3. Multi-Agent Localisation

(OPTIONAL) This tutorial is an experimental use case of the localisation mode, sharing a pre-build point-cloud map between multiple machines with SLAMcore software compatible hardware and operating simultaneously in the same environment.

Follow this tutorial: Multi-Agent Localisation.

4. Wheel Odometry Integration

(OPTIONAL) Wheel odometry integration requires calibration which is available as part of commercial projects. This tutorial provides odometry data requirements, instructions on recording calibration datasets and instructions on using the calibration file to run in visual-inertial-kinematics SLAM mode on SLAMcore software.

Follow this tutorial: Wheel Odometry Integration.

5. 2D Occupancy Mapping

SLAMcore uses depth data to generate a 2.5D height map of the ground plane area, which can be converted into a 2D occupancy map. This tutorial guides you through recording a dataset appropriate for 2D occupancy mapping up to preparing the map for navigation use in ROS.

Follow this tutorial: 2D Occupancy Mapping.

6. ROS1 Melodic Navigation Stack Integration

(OPTIONAL) This tutorial demonstrates how the SLAMcore SDK can be used as the main source of accurate positioning and environment mapping for an autonomous robot navigation stack in ROS1 Melodic. For the purpose of this demonstration, we also use the Kobuki robotic platform, D435i camera and NVIDIA Jetson NX as hardware components, and open-source path planner and costmap generator packages to complete the navigation stack.

Follow this tutorial: ROS1 Navigation Stack Integration.
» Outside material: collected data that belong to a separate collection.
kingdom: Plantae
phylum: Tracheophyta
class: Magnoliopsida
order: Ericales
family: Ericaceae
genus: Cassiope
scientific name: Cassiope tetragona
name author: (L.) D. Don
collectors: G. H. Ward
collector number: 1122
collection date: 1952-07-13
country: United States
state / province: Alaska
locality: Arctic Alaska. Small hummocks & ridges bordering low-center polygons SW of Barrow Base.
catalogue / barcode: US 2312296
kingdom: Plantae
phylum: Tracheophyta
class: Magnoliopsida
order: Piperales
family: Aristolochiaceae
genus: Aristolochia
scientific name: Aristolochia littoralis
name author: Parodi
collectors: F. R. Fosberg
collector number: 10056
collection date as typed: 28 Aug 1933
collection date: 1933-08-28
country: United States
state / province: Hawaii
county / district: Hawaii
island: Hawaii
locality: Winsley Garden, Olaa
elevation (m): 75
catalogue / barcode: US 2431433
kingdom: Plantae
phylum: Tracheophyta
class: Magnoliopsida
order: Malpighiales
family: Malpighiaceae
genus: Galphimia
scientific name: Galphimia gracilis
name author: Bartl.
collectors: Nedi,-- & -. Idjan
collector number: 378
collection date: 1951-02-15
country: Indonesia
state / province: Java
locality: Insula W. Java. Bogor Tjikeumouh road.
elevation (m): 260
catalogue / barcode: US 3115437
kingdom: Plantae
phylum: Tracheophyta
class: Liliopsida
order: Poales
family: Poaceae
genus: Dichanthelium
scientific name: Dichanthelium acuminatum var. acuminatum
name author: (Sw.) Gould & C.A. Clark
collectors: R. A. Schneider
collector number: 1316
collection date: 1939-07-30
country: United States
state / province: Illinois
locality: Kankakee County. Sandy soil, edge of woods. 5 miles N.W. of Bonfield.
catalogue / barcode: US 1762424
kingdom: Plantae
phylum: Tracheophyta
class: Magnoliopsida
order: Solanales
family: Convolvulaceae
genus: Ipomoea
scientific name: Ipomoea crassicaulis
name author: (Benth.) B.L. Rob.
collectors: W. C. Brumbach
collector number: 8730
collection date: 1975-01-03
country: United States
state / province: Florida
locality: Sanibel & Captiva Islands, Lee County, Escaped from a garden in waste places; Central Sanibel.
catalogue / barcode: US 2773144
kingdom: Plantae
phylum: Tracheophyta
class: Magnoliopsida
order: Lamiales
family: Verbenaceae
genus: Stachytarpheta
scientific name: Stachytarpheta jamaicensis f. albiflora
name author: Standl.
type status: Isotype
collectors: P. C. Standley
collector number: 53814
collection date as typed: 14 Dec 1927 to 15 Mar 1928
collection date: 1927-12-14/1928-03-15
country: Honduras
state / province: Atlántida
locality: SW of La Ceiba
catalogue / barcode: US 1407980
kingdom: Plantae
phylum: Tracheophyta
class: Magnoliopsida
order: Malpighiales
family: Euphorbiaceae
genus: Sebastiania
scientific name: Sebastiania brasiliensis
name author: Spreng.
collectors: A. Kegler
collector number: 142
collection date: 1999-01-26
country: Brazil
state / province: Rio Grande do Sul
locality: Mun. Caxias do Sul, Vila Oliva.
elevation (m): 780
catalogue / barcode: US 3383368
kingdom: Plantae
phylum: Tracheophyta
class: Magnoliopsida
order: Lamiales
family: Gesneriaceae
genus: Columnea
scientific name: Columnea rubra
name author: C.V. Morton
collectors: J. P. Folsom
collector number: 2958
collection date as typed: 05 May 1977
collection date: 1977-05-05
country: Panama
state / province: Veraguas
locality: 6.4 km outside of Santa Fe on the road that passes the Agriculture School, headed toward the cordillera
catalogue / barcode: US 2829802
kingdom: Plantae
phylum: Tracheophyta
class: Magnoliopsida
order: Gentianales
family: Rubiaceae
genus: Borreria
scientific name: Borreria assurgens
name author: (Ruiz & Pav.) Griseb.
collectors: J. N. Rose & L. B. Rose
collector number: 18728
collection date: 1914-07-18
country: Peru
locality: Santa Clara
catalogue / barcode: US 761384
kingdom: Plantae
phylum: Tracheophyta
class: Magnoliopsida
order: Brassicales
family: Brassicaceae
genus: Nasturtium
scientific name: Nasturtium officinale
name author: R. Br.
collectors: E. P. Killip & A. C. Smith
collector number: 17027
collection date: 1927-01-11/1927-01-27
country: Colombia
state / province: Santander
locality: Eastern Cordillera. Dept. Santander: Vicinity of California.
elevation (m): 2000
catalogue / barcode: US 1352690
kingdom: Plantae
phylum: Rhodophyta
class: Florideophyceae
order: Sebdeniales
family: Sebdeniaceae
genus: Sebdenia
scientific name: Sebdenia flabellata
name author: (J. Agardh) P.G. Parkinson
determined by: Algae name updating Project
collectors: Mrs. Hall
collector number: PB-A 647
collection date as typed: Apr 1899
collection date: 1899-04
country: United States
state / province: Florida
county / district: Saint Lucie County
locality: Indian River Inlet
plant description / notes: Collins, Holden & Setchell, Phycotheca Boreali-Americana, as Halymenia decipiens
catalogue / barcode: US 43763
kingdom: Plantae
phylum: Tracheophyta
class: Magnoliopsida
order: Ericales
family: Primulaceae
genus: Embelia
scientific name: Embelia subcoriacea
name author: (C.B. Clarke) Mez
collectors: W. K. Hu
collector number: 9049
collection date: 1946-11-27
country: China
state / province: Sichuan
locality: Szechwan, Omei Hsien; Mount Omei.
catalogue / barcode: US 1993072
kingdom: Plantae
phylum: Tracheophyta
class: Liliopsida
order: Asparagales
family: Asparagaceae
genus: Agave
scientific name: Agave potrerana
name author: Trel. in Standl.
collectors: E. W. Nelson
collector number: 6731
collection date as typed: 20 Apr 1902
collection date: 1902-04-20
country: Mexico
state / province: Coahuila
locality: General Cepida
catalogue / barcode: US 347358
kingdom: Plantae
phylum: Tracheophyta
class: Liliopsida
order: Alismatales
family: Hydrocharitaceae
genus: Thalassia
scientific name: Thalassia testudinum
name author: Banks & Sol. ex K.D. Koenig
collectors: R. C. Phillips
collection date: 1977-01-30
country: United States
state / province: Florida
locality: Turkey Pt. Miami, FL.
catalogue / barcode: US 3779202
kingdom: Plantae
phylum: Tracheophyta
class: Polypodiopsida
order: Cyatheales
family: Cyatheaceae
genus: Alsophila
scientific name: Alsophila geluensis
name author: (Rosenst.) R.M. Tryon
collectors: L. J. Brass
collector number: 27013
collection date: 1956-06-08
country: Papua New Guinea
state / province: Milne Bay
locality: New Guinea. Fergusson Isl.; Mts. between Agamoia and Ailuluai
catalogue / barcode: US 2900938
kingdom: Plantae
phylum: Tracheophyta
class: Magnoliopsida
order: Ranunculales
7. ROS2 Foxy Nav2 Integration

(OPTIONAL) This tutorial demonstrates how the SLAMcore SDK can be used as the main source of accurate positioning and environment mapping for an autonomous robot navigation stack in ROS2 Foxy. For the purpose of this demonstration, we also use the Kobuki robotic platform, D435i camera and NVIDIA Jetson NX as hardware components, and open-source path planner and costmap generator packages to complete the navigation stack.

Follow this tutorial: Nav2 Integration.